„Wenn wir uns aufschneiden, würden wir orange bluten!“

Nicht zuletzt für ihre bissigen Werbekampagnen, die einem an fast jeder Straßenecke ins Auge springen, hat sich Sixt den Platz als deutscher Marktführer in Sachen Autovermietung gesichert. Situationen wie der Streik der Deutschen Bahn ­ angetrieben vom Gewerkschaftsführer Claus Weselsky – weiß Sixt gekonnt für Werbezwecke zu nutzen. Die ganzseitige Anzeige „Unser Mitarbeiter des Monats“ mit dem Konterfei von Weselsky ist eines von vielen Beispielen für ideal platzierte und auf den Punkt gebrachte Werbung.
Für uns Studenten stellt sich immer wieder die Frage, wo können wir einen guten Praktikumsplatz finden und wie geht es nach dem Studium weiter. Im Rahmen der Unternehmensvorträge, die vom Career Center der ISM regelmäßig organisiert werden, waren Kim Zachertz und Florian Kopp von der Autovermietung Sixt an der ISM München. Dabei zeigte sich: Sixt ist sowohl für Praktikanten als auch Absolventen eine gute Adresse.

Karriere machen bei Sixt

Für Sixt Manager Florian Kopp begann die Karriere bei der Autovermietung in einer alten, umgebauten Tankstelle in München. Nach und nach erweiterte sich das Geschäft. Mittlerweile ist er neben der Leitung von einer der 27 Sixt Filialen in München für sieben weitere im gesamten Münchner Südwesten als Senior Branch Manager verantwortlich. “Wenn wir uns aufschneiden würden, würden wir orange bluten”, betont Kopp mehrmals. Die Leidenschaft für seinen Beruf ist während des gesamten Vortrags deutlich spürbar.

Laut Kopp schätzt Sixt seine Mitarbeiter sehr. Denn nur durch die Mühe und Hingabe jedes Einzelnen hat sich Sixt zum Marktführer hochgearbeitet. Jeder Leiter ist in seiner Filiale für alles verantwortlich – selbst wenn es mal um eine Fahndung nach einem australischen Konsul geht, der seinen Leihwagen gleich für einen ganzen Monat behalten wollte, obwohl er ihn nur für eine Woche angemietet hatte.

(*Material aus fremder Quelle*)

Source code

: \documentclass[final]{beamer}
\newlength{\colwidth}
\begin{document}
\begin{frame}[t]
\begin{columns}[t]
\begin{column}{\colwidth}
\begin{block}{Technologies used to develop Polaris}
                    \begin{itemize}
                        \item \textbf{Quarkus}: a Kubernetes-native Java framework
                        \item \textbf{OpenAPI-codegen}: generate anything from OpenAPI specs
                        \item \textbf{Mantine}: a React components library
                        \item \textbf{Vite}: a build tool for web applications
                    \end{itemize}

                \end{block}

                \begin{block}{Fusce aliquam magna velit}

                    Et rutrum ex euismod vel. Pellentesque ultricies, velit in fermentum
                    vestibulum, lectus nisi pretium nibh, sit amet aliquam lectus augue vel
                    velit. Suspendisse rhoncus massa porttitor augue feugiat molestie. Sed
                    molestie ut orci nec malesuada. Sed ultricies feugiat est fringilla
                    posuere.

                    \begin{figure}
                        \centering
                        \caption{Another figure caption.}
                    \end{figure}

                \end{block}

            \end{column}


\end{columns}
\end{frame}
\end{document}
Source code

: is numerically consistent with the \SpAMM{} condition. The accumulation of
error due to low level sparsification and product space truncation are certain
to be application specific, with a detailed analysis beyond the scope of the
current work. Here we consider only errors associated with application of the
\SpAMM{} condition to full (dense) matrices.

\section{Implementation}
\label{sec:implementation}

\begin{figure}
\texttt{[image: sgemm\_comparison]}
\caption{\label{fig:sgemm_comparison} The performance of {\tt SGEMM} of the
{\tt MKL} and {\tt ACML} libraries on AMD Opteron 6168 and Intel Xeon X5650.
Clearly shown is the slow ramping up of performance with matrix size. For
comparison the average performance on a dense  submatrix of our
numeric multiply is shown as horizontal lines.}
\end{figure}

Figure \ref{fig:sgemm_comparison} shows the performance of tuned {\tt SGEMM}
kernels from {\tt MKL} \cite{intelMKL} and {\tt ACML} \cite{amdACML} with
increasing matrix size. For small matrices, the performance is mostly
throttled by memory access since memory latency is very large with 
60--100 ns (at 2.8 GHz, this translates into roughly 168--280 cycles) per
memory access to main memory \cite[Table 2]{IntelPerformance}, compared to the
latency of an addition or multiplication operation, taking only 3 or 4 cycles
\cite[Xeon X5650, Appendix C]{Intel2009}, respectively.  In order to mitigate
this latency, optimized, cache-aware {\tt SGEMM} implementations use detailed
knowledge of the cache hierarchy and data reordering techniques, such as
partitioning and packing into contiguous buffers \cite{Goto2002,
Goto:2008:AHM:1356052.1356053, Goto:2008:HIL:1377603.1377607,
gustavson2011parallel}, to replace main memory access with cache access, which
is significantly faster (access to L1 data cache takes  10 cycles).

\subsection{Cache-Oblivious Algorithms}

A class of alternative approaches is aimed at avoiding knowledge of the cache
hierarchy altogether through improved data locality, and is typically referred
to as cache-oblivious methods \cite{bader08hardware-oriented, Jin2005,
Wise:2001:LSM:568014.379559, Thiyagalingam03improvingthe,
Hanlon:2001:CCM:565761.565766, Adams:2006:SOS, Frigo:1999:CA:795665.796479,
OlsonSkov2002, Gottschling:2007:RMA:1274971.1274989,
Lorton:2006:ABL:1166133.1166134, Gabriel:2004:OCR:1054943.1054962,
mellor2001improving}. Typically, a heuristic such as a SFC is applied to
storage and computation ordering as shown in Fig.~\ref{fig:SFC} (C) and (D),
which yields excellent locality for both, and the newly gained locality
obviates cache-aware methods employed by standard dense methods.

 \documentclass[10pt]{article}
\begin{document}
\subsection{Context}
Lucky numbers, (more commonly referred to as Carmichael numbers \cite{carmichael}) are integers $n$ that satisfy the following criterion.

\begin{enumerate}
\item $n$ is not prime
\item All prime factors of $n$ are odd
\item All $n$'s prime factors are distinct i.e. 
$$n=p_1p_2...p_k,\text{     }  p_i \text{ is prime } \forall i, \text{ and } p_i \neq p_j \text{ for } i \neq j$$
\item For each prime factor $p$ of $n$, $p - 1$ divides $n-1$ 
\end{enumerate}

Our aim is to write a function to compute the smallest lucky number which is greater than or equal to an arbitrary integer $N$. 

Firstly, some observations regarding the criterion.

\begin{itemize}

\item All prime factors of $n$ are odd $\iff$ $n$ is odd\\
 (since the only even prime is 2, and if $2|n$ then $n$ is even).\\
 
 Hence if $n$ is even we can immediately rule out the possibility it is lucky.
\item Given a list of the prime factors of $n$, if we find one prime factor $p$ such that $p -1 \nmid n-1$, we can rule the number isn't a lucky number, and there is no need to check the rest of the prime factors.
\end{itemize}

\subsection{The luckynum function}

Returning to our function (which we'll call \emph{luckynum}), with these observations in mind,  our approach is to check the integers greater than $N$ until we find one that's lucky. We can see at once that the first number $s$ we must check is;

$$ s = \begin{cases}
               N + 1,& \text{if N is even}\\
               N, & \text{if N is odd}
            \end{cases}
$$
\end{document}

Die Frage, ob sein Job nicht manchmal belastend sein kann, verneint Kopp. Durch die Arbeitsteilung mit verschiedenen Bezirksleitern kann er sich voll und ganz auf seine sechs Mitarbeiter konzentrieren. Diese Verantwortung wird bei Sixt honoriert: Wochenendtrips mit der Familie Sixt nach Monte Carlo, Davos oder Wien, Einladungen zu Automessen oder Testfahrten stärken das Wir-­Gefühl und zeigen die Wertschätzung gegenüber den Mitarbeitern.

Macher gesucht

Durch neue Geschäftsideen wie das Carsharing-Angebot Drive Now ist fast jede Niederlassung rentabel geworden.  „Eine Staubwolke in Island wäre natürlich mal wieder ganz schön“, sagt Kopp lachend, denn an solchen Tagen ist die Flotte von Sixt völlig ausgeschöpft. Aber auch ohne diese oder andere Katastrophen kann sich Sixt mit den Umsatzzahlen wirklich zufrieden zeigen.

Sixt sucht nicht nur Mitarbeiter, sondern vor allem Macher. Auch eine noch nicht vollständig ausgereifte Idee kann auf die Straße gebracht und im Zweifel nachgebessert werden. Innovative Ideen und der Mut Neues zu probieren, stehen ganz oben auf der Anforderungsliste an Bewerber. Das Augenmerk liegt deshalb nicht auf den akademischen Leistungen, sondern eher im praktischen Bereich. Wer anpacken kann und sich einbringen will, flache Strukturen, eine freundschaftliche Unternehmenskultur und gute Aufstiegschancen sucht, ist bei Sixt ganz gut aufgehoben.